### Work item
Copy exactly the run of lines that begins at the line with "1444 404 1074" and ends at the final line of the entries.

(Entries provided Opens)

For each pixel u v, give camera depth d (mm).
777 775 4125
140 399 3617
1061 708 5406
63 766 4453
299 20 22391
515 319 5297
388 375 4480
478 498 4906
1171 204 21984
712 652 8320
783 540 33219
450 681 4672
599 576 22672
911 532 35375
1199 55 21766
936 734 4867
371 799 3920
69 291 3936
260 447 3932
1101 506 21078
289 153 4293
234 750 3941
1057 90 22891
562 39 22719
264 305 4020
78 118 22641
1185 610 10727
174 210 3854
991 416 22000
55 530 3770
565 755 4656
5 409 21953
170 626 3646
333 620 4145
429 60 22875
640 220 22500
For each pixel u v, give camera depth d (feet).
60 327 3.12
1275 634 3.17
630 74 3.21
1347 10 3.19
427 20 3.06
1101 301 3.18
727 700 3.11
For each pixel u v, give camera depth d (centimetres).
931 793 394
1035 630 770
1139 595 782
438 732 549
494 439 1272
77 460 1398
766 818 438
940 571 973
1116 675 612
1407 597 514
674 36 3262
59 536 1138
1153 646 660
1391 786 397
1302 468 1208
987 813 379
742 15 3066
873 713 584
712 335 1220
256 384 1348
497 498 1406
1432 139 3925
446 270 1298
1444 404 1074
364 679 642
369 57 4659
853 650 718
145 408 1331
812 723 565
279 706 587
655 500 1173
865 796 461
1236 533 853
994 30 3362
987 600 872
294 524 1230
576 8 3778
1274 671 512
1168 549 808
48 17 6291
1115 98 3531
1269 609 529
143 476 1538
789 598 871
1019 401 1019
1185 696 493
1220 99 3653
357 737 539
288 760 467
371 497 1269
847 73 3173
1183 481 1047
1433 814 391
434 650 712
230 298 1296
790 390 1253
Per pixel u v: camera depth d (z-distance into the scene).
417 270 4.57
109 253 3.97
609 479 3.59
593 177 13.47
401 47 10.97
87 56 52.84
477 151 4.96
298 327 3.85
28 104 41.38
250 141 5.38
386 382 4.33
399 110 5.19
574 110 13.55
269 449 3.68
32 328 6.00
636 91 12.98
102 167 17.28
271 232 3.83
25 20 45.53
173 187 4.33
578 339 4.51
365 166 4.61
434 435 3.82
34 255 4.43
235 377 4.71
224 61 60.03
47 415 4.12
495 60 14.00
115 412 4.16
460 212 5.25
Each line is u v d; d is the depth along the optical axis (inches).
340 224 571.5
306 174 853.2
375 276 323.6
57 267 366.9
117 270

(Entries provided Closes)

### Response to the task
1444 404 1074
364 679 642
369 57 4659
853 650 718
145 408 1331
812 723 565
279 706 587
655 500 1173
865 796 461
1236 533 853
994 30 3362
987 600 872
294 524 1230
576 8 3778
1274 671 512
1168 549 808
48 17 6291
1115 98 3531
1269 609 529
143 476 1538
789 598 871
1019 401 1019
1185 696 493
1220 99 3653
357 737 539
288 760 467
371 497 1269
847 73 3173
1183 481 1047
1433 814 391
434 650 712
230 298 1296
790 390 1253
Per pixel u v: camera depth d (z-distance into the scene).
417 270 4.57
109 253 3.97
609 479 3.59
593 177 13.47
401 47 10.97
87 56 52.84
477 151 4.96
298 327 3.85
28 104 41.38
250 141 5.38
386 382 4.33
399 110 5.19
574 110 13.55
269 449 3.68
32 328 6.00
636 91 12.98
102 167 17.28
271 232 3.83
25 20 45.53
173 187 4.33
578 339 4.51
365 166 4.61
434 435 3.82
34 255 4.43
235 377 4.71
224 61 60.03
47 415 4.12
495 60 14.00
115 412 4.16
460 212 5.25
Each line is u v d; d is the depth along the optical axis (inches).
340 224 571.5
306 174 853.2
375 276 323.6
57 267 366.9
117 270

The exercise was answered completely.